## [Given task A]
In the article about river magic on rafting trips, what is the only thing river magic requires of you?

How to Find “River Magic” On Every Rafting Trip

Rafting Trip River Magic | Desolation Canyon | Photo: Whit Richardson

Returning from an experience as all encompassing as a multi-day rafting trip can be challenging to encapsulate. How do you explain the waves, the sand, the camaraderie, the exhilaration, the quiet, and how they all whirled together in the most beautiful way?

Often, these forces permeate our lives so fully that we must return to the river. To satiate wanderlust and water love, we come back. Guides know this pull all too well: we complete the circle season after season to rekindle our romance with the river.

River magic sounds like an elusive concept, one only the most seasoned boaters are privy to know. In reality, river magic dazzles us all: novice to expert. It does not discriminate. It only requires you be open to its opulence.

More bewitching than bewildering, it creates the tone for the trip. As we come to the river to be stewards and enjoyers, the places we seek out enchant us.

Rafting Trip River Magic | Desolation Canyon | Photo: Whit Richardson

Because we crave this indefatigable magic, it can be tempting to want to force it: to make sure on this trip, we have just as much fun, laugh just as much, do just as much. It is a delicate balance between creating cohesion by sharing past experiences and straining relationships through the constant refrain of, “Well, last time we were on the river…”

As guides, we are often guiltiest of perpetuating this. Our lives are a wave train of activity, cycles of trips on trips on trips — and we love it. Often, when we share a story from a previous excursion, we aim to connect instead of strain.

## [Recorded data]

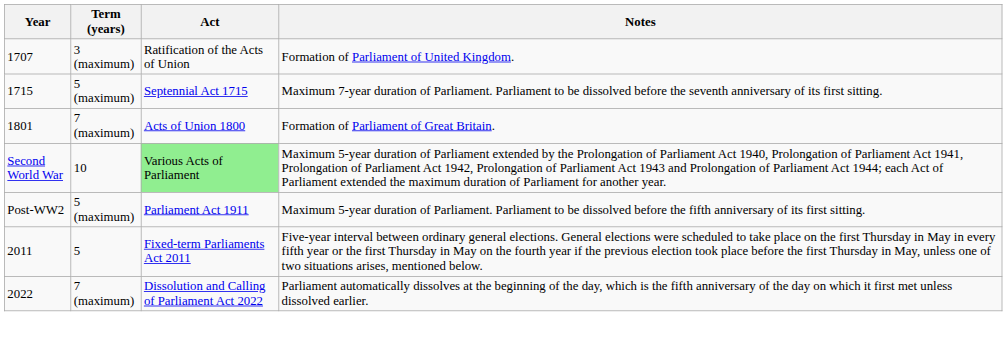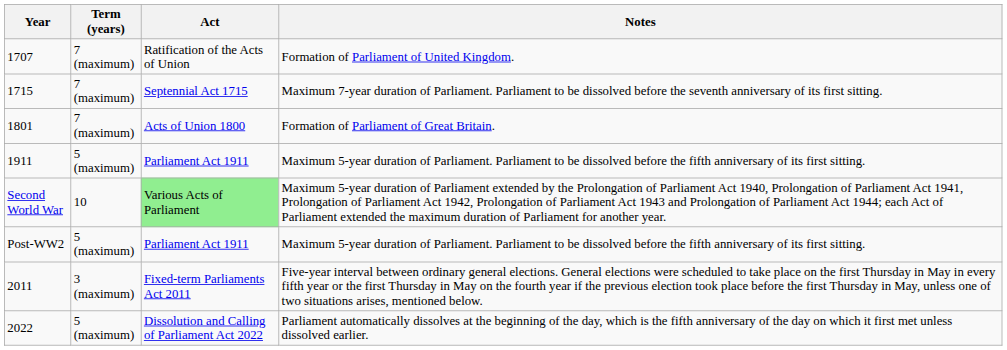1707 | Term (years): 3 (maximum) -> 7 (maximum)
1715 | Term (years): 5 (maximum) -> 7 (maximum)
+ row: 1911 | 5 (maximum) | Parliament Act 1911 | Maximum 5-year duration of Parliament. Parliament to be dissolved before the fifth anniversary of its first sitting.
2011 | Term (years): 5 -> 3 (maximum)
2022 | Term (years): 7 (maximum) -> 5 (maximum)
==
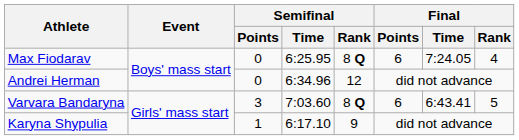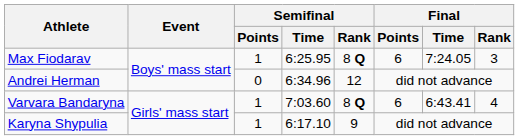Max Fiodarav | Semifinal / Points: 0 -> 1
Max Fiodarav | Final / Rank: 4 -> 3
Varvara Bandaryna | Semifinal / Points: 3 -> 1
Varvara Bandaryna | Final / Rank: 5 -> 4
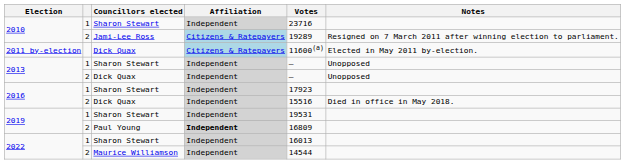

## [Given task B]
Reproduce the part of the records that opens with the line containing "Max Fiodarav | Semifinal / Points: 0 -> 1" and closes with the line containing "Varvara Bandaryna | Final / Rank: 5 -> 4", including both of those lines. Leave the pictures out of your answer.

## [Correct response A]
It only requires that you be open to its opulence.

## [Correct response B]
Max Fiodarav | Semifinal / Points: 0 -> 1
Max Fiodarav | Final / Rank: 4 -> 3
Varvara Bandaryna | Semifinal / Points: 3 -> 1
Varvara Bandaryna | Final / Rank: 5 -> 4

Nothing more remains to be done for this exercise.